--- START ---

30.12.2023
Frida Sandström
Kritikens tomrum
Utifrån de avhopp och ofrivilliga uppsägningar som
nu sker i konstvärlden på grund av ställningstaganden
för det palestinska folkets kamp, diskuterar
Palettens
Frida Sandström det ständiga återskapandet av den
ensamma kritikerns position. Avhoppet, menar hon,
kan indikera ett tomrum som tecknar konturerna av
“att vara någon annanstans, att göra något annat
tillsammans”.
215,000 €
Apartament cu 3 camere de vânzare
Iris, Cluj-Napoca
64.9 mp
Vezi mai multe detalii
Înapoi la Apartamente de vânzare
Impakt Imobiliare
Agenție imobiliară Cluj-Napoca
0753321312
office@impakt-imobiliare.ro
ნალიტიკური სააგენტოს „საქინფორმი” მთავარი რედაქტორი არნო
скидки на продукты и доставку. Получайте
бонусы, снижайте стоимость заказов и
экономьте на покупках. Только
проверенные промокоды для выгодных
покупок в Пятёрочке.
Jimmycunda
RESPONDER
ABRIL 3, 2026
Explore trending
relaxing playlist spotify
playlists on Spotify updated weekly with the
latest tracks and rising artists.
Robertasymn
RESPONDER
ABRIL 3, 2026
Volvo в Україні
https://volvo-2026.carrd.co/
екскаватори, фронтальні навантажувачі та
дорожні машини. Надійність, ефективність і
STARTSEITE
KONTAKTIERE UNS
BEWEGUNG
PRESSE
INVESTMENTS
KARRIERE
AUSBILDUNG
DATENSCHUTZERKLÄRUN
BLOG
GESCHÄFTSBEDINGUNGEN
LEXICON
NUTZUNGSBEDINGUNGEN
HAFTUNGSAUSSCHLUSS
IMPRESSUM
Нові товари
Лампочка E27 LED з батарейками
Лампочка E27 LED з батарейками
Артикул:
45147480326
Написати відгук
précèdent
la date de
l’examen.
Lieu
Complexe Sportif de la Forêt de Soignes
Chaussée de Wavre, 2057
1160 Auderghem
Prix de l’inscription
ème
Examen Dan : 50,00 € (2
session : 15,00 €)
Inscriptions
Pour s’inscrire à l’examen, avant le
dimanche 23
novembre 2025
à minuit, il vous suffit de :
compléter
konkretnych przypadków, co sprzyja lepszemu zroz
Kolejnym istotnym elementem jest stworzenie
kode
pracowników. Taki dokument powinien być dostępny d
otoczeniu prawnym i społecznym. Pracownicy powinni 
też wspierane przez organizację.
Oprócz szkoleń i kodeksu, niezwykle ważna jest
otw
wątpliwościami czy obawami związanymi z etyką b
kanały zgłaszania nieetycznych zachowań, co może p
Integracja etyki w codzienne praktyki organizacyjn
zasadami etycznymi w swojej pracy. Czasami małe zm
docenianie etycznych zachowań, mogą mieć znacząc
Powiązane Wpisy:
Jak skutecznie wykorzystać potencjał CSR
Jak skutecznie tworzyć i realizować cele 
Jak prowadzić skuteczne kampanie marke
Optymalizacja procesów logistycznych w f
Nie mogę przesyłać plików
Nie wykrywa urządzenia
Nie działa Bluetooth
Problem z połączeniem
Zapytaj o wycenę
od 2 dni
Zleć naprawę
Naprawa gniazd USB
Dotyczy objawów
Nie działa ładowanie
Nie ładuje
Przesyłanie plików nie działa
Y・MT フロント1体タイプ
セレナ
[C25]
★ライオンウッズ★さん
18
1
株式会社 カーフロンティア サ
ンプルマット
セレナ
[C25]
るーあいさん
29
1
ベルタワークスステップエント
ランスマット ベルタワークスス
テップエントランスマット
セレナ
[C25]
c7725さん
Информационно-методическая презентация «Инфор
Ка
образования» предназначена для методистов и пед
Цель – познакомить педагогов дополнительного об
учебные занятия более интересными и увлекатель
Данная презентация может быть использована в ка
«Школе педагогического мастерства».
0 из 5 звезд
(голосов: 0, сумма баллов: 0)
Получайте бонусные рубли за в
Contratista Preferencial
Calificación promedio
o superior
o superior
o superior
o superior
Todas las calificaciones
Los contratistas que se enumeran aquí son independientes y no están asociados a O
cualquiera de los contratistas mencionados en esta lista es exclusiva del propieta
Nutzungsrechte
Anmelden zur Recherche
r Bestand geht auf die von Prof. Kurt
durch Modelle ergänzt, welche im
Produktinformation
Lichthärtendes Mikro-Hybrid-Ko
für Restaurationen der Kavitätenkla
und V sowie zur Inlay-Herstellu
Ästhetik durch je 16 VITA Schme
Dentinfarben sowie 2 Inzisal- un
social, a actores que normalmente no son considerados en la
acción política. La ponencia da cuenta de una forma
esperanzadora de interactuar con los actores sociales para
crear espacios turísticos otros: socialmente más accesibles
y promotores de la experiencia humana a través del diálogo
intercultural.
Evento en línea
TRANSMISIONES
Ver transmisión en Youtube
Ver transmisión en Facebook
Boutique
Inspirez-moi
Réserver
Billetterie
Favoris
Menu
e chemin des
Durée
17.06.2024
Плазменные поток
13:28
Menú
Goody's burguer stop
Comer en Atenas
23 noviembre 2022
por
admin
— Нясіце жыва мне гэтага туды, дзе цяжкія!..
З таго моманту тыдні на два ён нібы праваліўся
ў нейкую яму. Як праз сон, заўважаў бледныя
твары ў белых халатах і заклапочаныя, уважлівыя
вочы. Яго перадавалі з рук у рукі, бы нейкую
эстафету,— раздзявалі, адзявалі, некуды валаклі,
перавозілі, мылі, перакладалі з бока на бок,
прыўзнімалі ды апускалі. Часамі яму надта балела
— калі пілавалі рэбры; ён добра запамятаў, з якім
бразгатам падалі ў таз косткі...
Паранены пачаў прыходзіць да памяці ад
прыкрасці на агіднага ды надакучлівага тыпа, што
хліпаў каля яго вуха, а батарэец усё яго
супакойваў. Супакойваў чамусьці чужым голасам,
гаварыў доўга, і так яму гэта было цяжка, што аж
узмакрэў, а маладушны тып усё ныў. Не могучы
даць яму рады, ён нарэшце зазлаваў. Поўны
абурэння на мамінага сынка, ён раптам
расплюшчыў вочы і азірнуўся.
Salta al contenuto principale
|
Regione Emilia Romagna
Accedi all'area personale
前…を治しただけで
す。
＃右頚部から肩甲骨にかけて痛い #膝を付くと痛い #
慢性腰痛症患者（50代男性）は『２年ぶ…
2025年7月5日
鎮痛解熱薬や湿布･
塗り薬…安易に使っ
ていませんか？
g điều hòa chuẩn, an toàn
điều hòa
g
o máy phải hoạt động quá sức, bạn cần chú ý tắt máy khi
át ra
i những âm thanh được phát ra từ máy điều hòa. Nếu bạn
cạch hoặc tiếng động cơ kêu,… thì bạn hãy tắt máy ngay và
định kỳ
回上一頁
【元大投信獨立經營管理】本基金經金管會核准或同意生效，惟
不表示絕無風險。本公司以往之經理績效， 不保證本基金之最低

--- END ---

▸ Exercise aim:
The lines to copy run from the start of the records above through the line holding "kan indikera ett"; give them exactly, both ends included, and nothing else.

▸ Written answer:
30.12.2023
Frida Sandström
Kritikens tomrum
Utifrån de avhopp och ofrivilliga uppsägningar som
nu sker i konstvärlden på grund av ställningstaganden
för det palestinska folkets kamp, diskuterar
Palettens
Frida Sandström det ständiga återskapandet av den
ensamma kritikerns position. Avhoppet, menar hon,
kan indikera ett tomrum som tecknar konturerna av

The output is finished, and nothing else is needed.